■ Work instruction A ■
In the profile of Tiana Marshall, which school is she said to have attended?
■ Work instruction B ■
Write the next part of the profile of Tiana Marshall, picking up after its last sentence.

Tiana Marshall

Personal information
- Nationality: Jamaican
- Born: 5 November 2007 (age 18)

Sport
- Country: Jamaica
- Sport: Athletics
- Event: Hurdling

Achievements and titles
- Personal best: 100 mh: 12.97 (2026);

Medal record
Women's athletics
Representing Jamaica
World U20 Championships
| Bronze medal – third place | 2026 Eugene | 100m hurdles |
CARIFTA Games Junior (U20)
| Gold medal – first place | 2026 St. George's | 100m hurdles |
| Gold medal – first place | 2026 St George's | 4x100 m relay |
| Gold medal – first place | 2025 Port of Spain | 100m hurdles |

= Tiana Marshall =

Jamaican athlete (born 2007)

Tiana Marshall (born 5 November 2007) is a Jamaican sprint high hurdler.

==Biography==
Marshall was educated at Wolmer's Girl School in Kingston, Jamaica.

==2025==
At the Jamaican Carifta Trials in March 2025, she ran 13.18 seconds for the 100 metres to win ahead of Lyanna Davidson. Marshall subsequently won the U20 100 metres hurdles at the 2025 CARIFTA Games. Marshall won the Jamaican under-20 100 metres national title in June 2025, winning ahead of Briana Campbell, to remain unbeaten in the 2025 season.

■ Stored data ■

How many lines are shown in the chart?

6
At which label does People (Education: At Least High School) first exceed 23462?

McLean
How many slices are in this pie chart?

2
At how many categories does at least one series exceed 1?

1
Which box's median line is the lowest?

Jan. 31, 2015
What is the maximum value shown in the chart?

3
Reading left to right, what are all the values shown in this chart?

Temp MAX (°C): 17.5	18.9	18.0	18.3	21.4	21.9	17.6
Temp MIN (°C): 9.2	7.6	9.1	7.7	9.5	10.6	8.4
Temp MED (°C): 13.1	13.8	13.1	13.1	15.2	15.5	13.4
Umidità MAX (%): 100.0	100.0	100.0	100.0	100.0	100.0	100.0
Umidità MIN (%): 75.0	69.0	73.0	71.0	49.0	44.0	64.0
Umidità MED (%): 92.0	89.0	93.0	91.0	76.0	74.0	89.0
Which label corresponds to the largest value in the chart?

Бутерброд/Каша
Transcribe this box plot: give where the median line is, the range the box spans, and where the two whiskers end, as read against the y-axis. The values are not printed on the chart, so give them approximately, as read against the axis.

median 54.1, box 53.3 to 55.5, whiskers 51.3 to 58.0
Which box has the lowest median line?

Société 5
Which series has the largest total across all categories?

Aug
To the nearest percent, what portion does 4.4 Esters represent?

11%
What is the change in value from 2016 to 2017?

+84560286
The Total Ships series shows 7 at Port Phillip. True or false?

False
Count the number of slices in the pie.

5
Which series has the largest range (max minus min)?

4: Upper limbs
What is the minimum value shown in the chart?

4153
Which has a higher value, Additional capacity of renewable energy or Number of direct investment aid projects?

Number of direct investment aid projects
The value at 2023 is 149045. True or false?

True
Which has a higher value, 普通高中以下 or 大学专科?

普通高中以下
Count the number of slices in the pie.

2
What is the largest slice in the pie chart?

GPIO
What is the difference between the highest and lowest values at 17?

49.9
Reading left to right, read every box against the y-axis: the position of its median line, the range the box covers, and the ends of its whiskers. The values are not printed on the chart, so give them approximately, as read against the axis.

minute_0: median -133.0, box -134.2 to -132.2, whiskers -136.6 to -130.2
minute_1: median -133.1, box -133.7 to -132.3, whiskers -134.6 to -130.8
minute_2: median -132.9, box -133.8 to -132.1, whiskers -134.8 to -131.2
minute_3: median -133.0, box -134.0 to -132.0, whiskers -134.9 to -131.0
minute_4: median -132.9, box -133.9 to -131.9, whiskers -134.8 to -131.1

■ Task output A ■
Wolmer's Girl School in Kingston, Jamaica.

■ Task output B ■
==2026==
Marshall won the Jamaican U20 Carifta Trials 100 metres hurdles race in March 2026 in a personal-best 12.97 seconds. Later that month, Marshall won the 100 metres hurdles at the 2026 ISSA/GraceKennedy Boys and Girls Athletics Championships running 13.33 seconds (-2.0 m/s) into a strong headwind in the final having the day earlier broken the meet record with a time of 12.98 seconds. She won the U20 100 m hurdles at the 2026 CARIFTA Games in St. George's, Grenada in 13.43 seconds. Alongside Renecia Edwards, Natrece East, and Shanoya Douglas, she also won the gold medal in the women's U20 4 x 100 metres in a time of 43.76 seconds. In June, she won the 100 metres hurdles title at the 2026 Jamaican Athletics U20 Championships. Represented Jamaica in the 100 metres hurdles she won the bronze medal at the 2026 World Athletics U20 Championships in Eugene, finishing behind Madeline Cooper of the United States and Tumi Ramokgopa of South Africa.